ReplyDeleteIt's not the 'normal' shops that upset me (although I do tend to stand outside when my husband and sons go into places like Game), but it's the weekly trip to Tesco (or is it Tesco's)which really annoys me!
It seems that wherever I stand with my trolley somebody wants to get to the products right behind me and they glare at me and push my trolley out of they way, and when I want to get to a tin of something on a particular shelf, there's always a group of people just stnading there talking about mind blowingly important subjects like what their chiropodist said or when they last saw a long lost friend or relative.
Then there's the toddlers dicing with death in front of my trolley whenever I manage to pick up a bit of speed, and the check out people (or whatever they're called these days) who must think I'm an octopus and can cope with packing four bags at once as the goods are coming through.
I could go on, but I'd better not. Maybe I should put it all into a story? It wouldn't have a very uplifting ending though - because putting all the shopping away when I get home makes me pretty grumpy too!
I don't think you're grumpy at all, Susan. It all sounds perfectly reasonable to me!
ReplyDeleteI was once in a supermarket where the end of the conveyor belt was a long way from the loading point. It was a double till point and an old lady from the other half, who had packed her own meagre purchases into her shopping bag, then stretched over to my side and proceeded to stash away things I had paid for into said bag. I was so gob-smacked at her blatant cheek that I forgot to be cross.
One of the reasons I write is to get revenge. I once wrote a story in which my MC, from a council house estate, was bullied by two middle-class girls at her grammar school. It was a story I'd wanted to write for ages because it was my own story and in fact I'd subbed it on about three different occasions over fifteen years. But it was only when I stepped right back from it and made the family in it very different from my own that it took off. The theme, I guess, was that pretending to be what you aren't will only bring you unhappiness and that you should be proud of where you come from because your people are probably good people, who love you, I don't think I brought that out fully enough in my earlier attempts.
ReplyDeleteDon’t get me started, Susan – what about kids that are allowed to go round supermarkets on scooters? Or the people who wait for all their shopping to go through before starting to pack it and then wait until they’ve packed it all before looking for their purse/wallet!! Or the ones that stand in the queue keeping a place while their partner goes off round the store getting more shopping . . .
ReplyDeleteBlimey, Rena! I don’t think I’ve ever had anyone try to pinch my shopping!
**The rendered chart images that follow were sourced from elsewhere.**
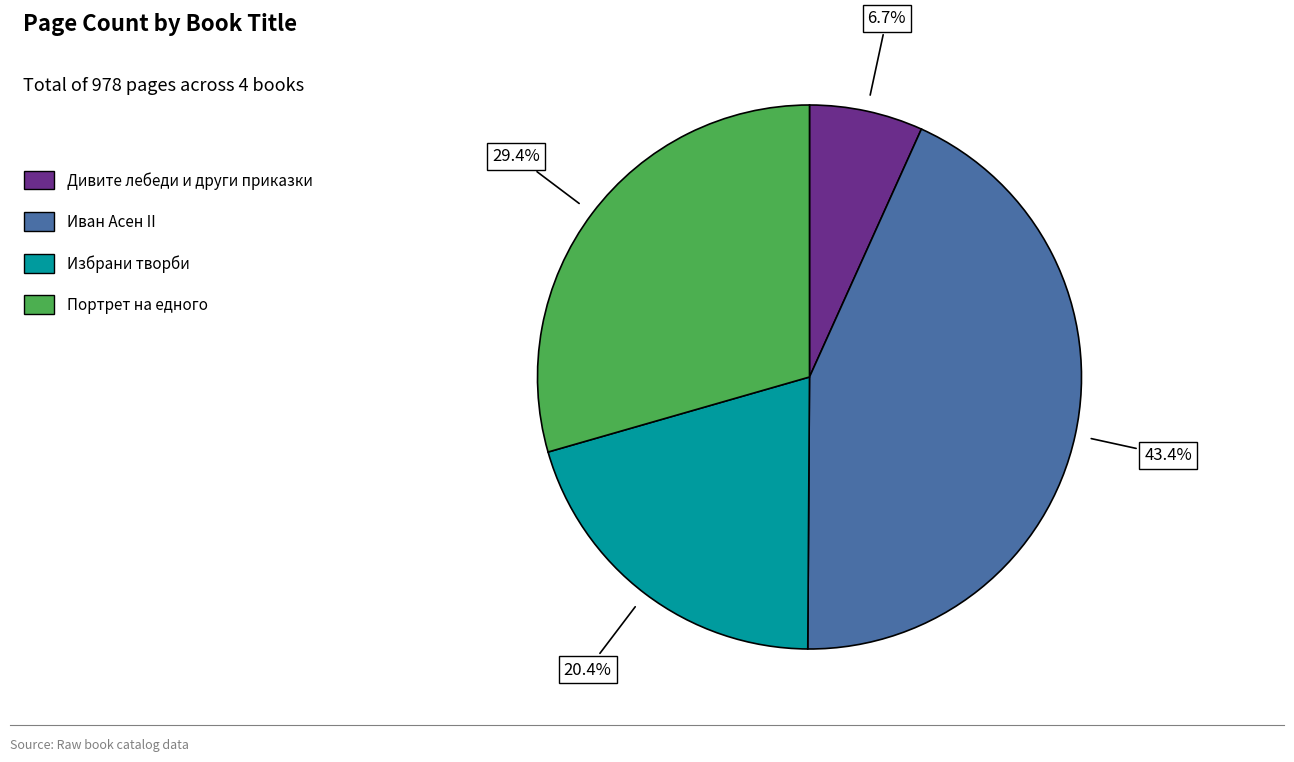

Which slice is the smallest?

Дивите лебеди и други приказки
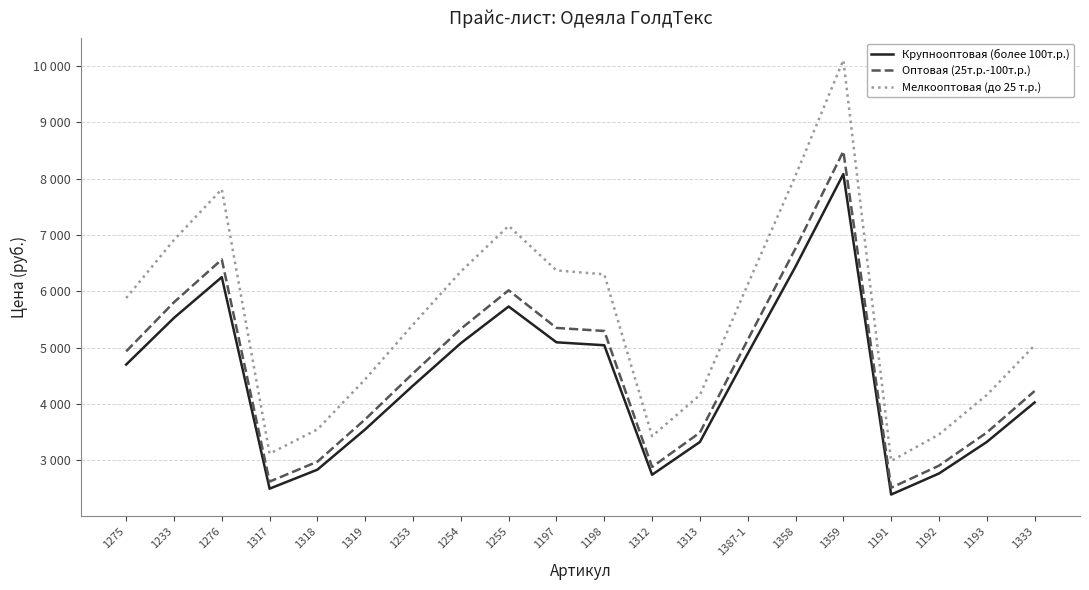

At 1275, list the series in order from smallest to largest.

Крупнооптовая (более 100т.р.), Оптовая (25т.р.-100т.р.), Мелкооптовая (до 25 т.р.)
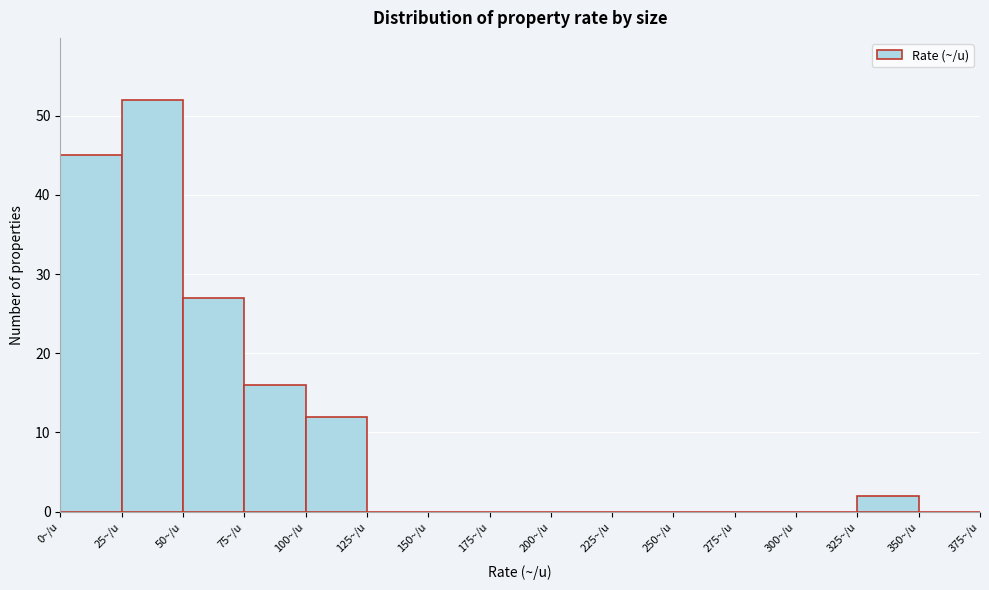

Reading left to right, transcribe this chart: for each bar, give the range it covers on the x-axis and its height. The values are not printed on the chart, so give them approximately, as read against the axis.

0 to 25: 45
25 to 50: 52
50 to 75: 27
75 to 100: 16
100 to 125: 12
125 to 150: 0
150 to 175: 0
175 to 200: 0
200 to 225: 0
225 to 250: 0
250 to 275: 0
275 to 300: 0
300 to 325: 0
325 to 350: 2
350 to 375: 0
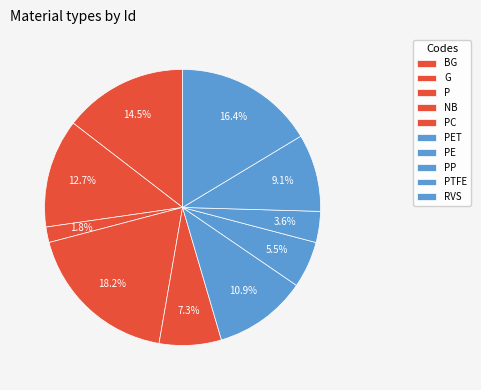

How many slices are in this pie chart?

10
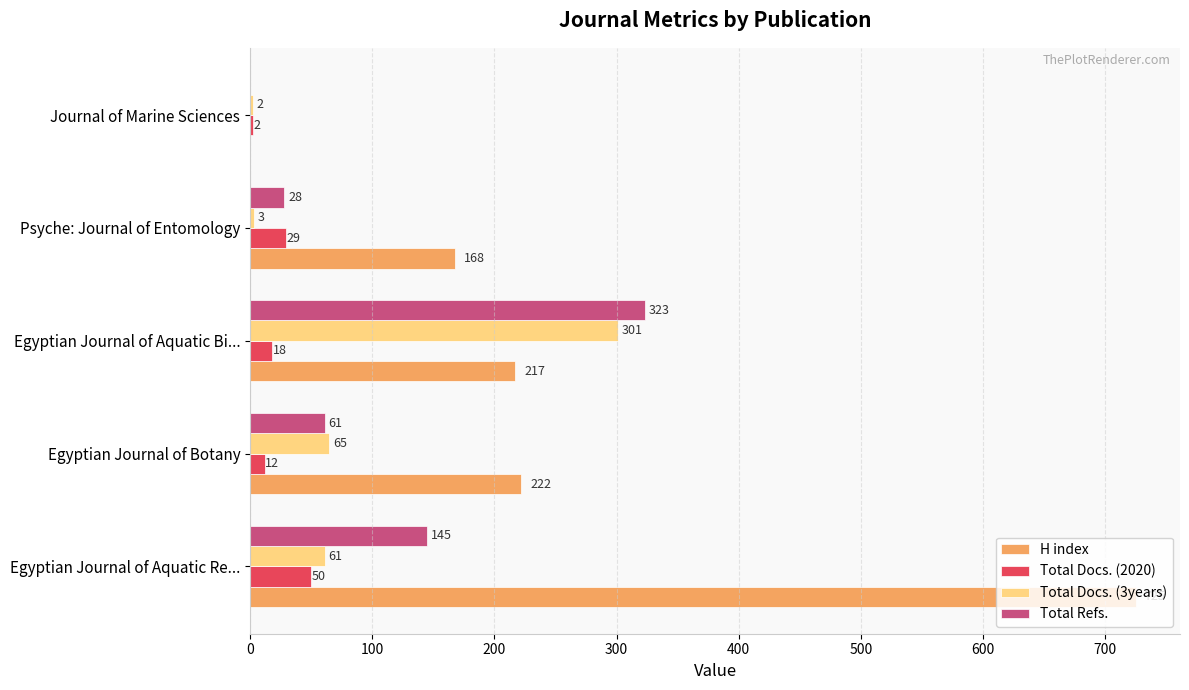

Is it true that Total Refs. equals 323 at Egyptian Journal of Aquatic Bi...?

True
I think those stories that so important to us are the hardest to write don’t you, Geri. I agree we should be proud of where we came from (wherever it may be), it’s what helps to make us who we are.
I agree that personal stories are the hardest to write, but distance is really helpful for most stories, I find. It's one of the reasons rejected stories are sometimes accepted when looked at again and altered. The distance from the initial creation process helps me to see faults that I would never have seen at an initial edit.
ReplyDeleteCongratulations on your acceptances, Rena and don't let anyone rubbish the Friend to you! We'd all be worse off without it!
Thanks Lydia. You're quite right about the Friend. It's a great mag (especially since they have now bought two of my stories) but it is a difficult market to crack.I also have the rejections to prove it. Once they know you, however, they are full of support and encouragement, and no writer can ask for more than that.
ReplyDeleteThe opportunity to distance yourself from a story really is a great help. When I read through some of my rejections I'm horrified that I sent them out like that in the first place. Most stories benefit from a good old re-write anyway. I'm trying to learn patience and not send out stories in that first flush of euphoria just after I've typed The End. Putting them "in a drawer" so to speak for a few days is a great idea because the final read-through always throws up typos or other horrors so easily missed first time round.